▶ EXTRACTO DEL DOCUMENTO

====

En ambos casos, se trata de la superación del dogma absolutista y de la verdad definitiva. Es el ciudadano asumiendo la duda como virtud y usando su conciencia sin complejos, más allá de paraísos celestiales o utopías terrenales. Como todo modelo es medible, siendo perfectamente constatable si sus principios se cumplen o no. La democracia es una realidad que existe o no existe, y su antítesis ha sido siempre la tiranía o el despotismo en los términos descritos por Platón y Montesquieu en sus respectivas obras maestras La República y El espíritu de las leyes, escritas con más de dos milenios de diferencia, y, aun así, coincidentes en la caracterización del mismo fenómeno.

====

Entradas guardadas:
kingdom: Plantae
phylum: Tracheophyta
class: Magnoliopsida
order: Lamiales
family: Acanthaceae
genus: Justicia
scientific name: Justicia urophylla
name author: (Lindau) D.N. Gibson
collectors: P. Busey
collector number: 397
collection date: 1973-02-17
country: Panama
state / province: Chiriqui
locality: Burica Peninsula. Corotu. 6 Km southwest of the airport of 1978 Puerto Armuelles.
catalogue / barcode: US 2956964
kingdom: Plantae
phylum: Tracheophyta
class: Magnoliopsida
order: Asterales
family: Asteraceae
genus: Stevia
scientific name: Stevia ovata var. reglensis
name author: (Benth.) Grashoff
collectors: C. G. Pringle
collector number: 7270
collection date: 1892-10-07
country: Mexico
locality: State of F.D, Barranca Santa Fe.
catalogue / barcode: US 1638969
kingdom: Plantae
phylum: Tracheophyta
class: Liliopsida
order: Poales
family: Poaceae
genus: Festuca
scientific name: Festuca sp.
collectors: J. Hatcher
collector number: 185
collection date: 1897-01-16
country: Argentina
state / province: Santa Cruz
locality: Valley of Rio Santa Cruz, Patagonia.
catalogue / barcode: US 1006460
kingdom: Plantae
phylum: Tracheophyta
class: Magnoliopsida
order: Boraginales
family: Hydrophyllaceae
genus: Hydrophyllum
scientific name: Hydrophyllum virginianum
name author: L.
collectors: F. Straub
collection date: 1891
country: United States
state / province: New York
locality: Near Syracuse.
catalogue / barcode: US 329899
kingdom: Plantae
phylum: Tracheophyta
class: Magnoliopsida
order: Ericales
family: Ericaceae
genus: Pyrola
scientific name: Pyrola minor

====

▶ PROBLEMAS Y TAREAS
**1.** Responde estas preguntas sobre el extracto acerca de la democracia:
(a) ¿Qué asume el ciudadano como virtud?
(b) ¿Qué ha sido siempre la antítesis de la democracia?
(c) ¿Qué obras de Platón y Montesquieu se mencionan?
**2.** Cita el fragmento del extracto sobre la democracia que va desde "En ambos casos, se" hasta "del mismo fenómeno.", ambos incluidos.

▶ RESPUESTAS COMPLETAS
**1.**
(a) La duda.
(b) La tiranía o el despotismo.
(c) La República, de Platón, y El espíritu de las leyes, de Montesquieu.

**2.**
En ambos casos, se trata de la superación del dogma absolutista y de la verdad definitiva. Es el ciudadano asumiendo la duda como virtud y usando su conciencia sin complejos, más allá de paraísos celestiales o utopías terrenales. Como todo modelo es medible, siendo perfectamente constatable si sus principios se cumplen o no. La democracia es una realidad que existe o no existe, y su antítesis ha sido siempre la tiranía o el despotismo en los términos descritos por Platón y Montesquieu en sus respectivas obras maestras La República y El espíritu de las leyes, escritas con más de dos milenios de diferencia, y, aun así, coincidentes en la caracterización del mismo fenómeno.